10. The paint vehicle according to claim 1, wherein said vehicle may contain a cobalamin, such as vitamin B12, singularly or in combination, in concentrations ranging from 0 to 0.5 M; 0.05 M preferred.

11. The microbial cells according to claim 1, wherein said cells may contain microalgal cells.

12. The microbial cells according to claim 1, wherein said cells may contain cyanobacterial cells.

13. The microbial cells according to claim 1, wherein said cells may contain pigments derived from cells that have been permeabilized (for example by treatment, including but not limited to freeze-thawing or rehydration).

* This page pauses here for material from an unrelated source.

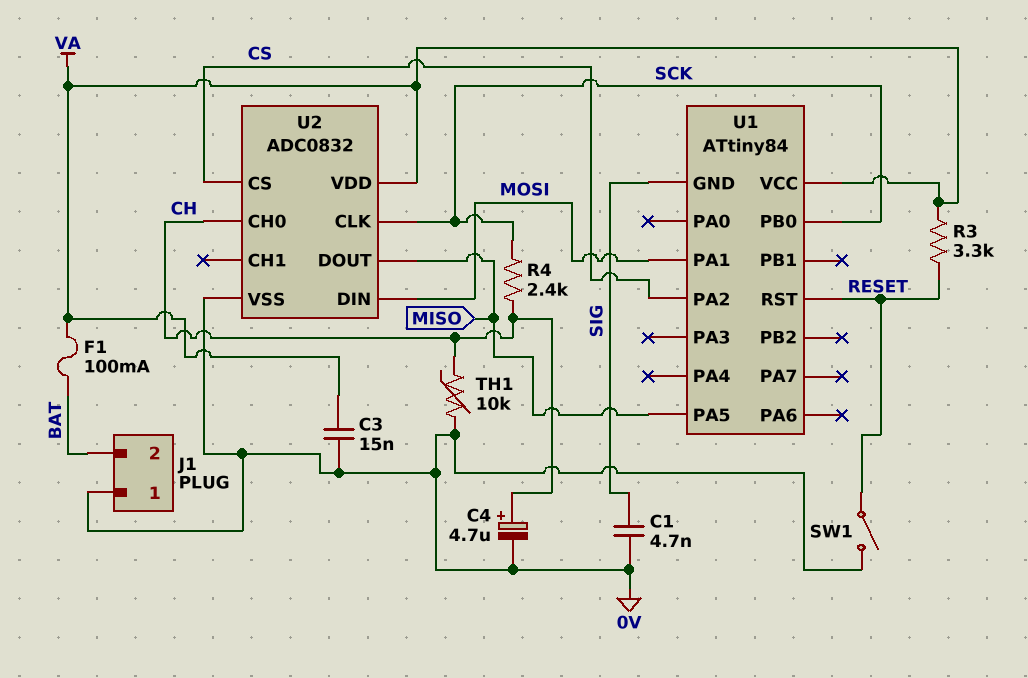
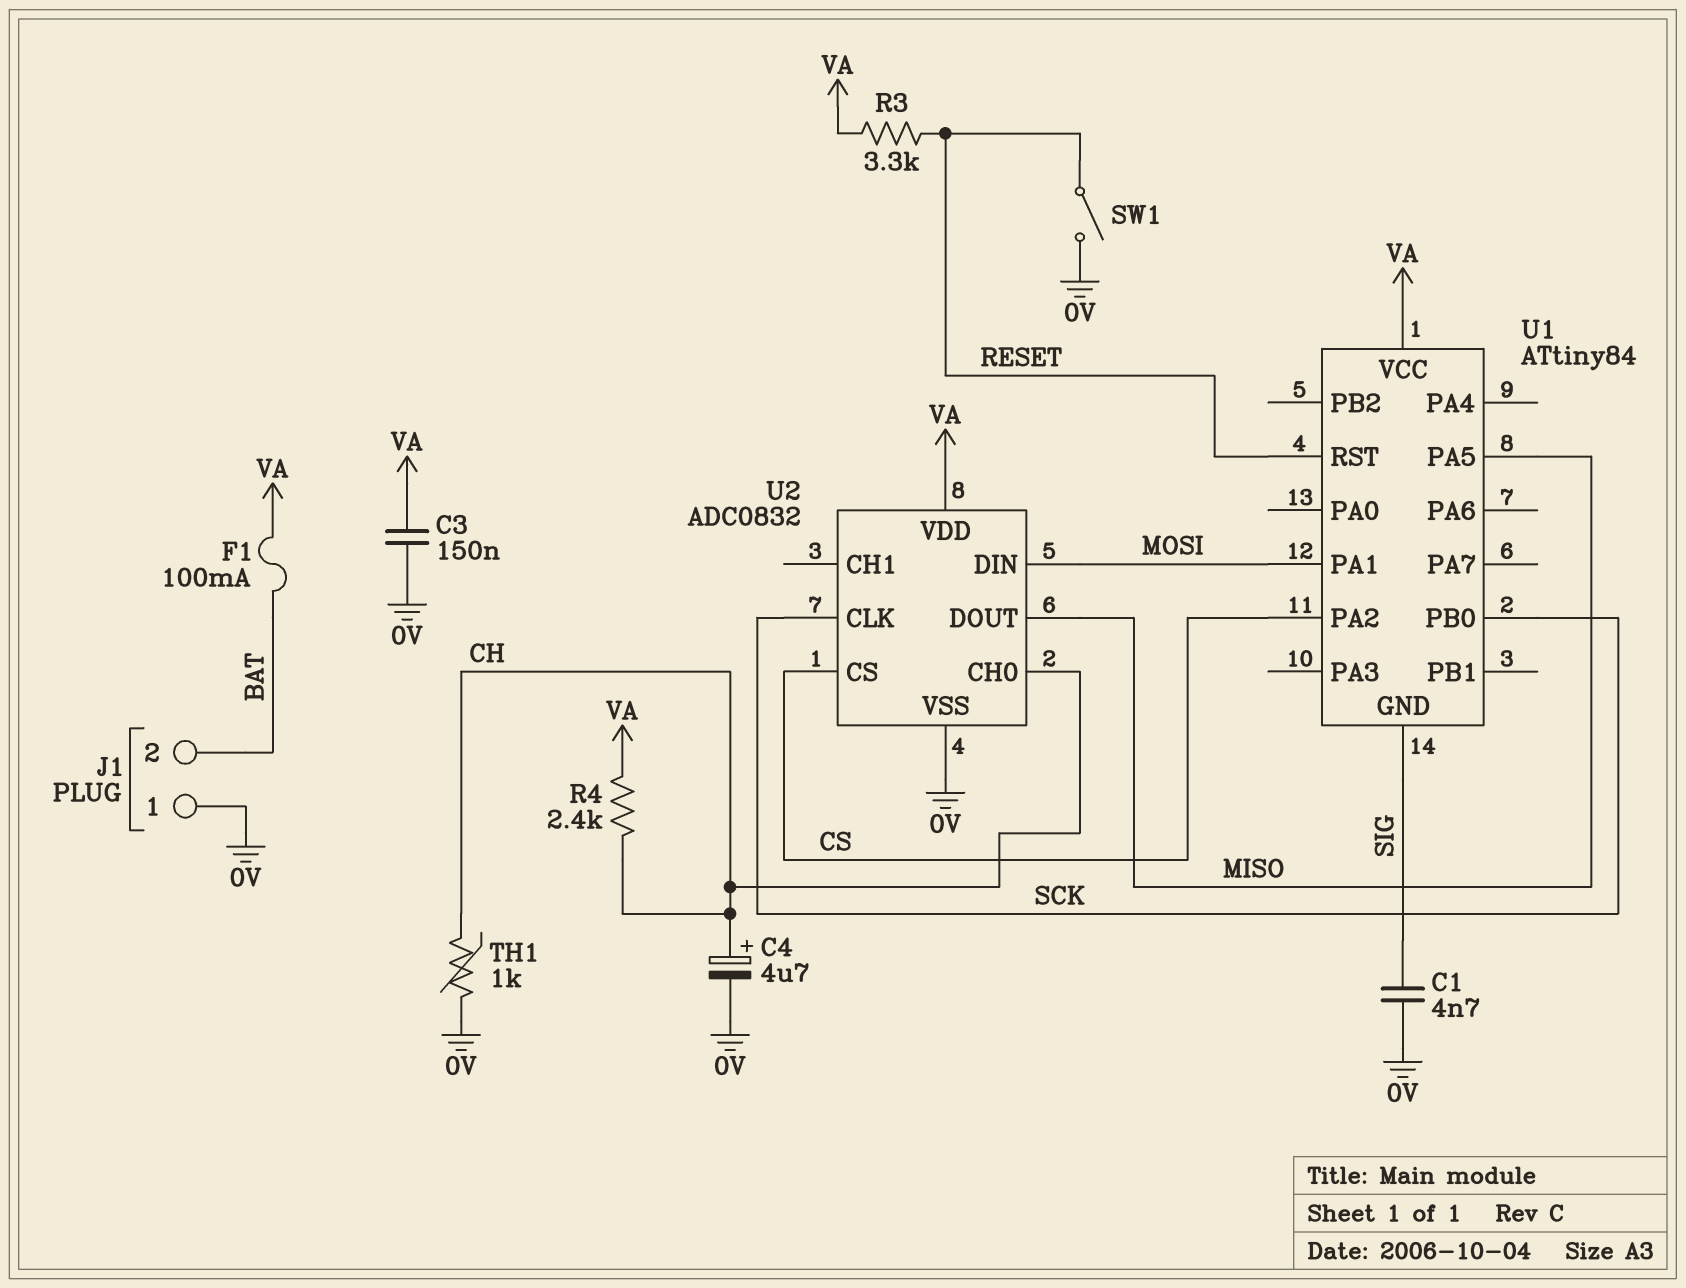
C3: 15nF (0V, VA) -> 150nF (0V, VA)
R4: 2.4k (CH, SCK) -> 2.4k (CH, VA)
TH1: 10k (0V, CH) -> 1k (0V, CH)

14. The microbial cells according to claim 1, wherein the microalgal cells may include commercial microalgal strains (e.g., Chlorella, Haematococcus, Porphyridium) or uncharacterized pigmented microalgal strains isolated from the natural environment.

15. The microbial cells according to claim 1, wherein the cyanobacterial cells may include commercial cyanobacterial strains (e.g. Spirulina, Arthrospira) or uncharacterized pigmented cyanobacterial strains isolated from the natural environment.

16. The process wherein the paint, according to claim 1, is made by creating a paint suspension by adding the paint vehicle to pelleted, compressed, or aggregated microbial cells in a ratio of 0.25-4 parts (17% to 80% v/v) paint vehicle to 1 part (20% to 83% v/v) microbial cells and, subsequently, is rendered light and shelf stable by dehydration into a paint cake or powder, which is rehydrated to the desired consistency prior to use to create art in the normal fashion.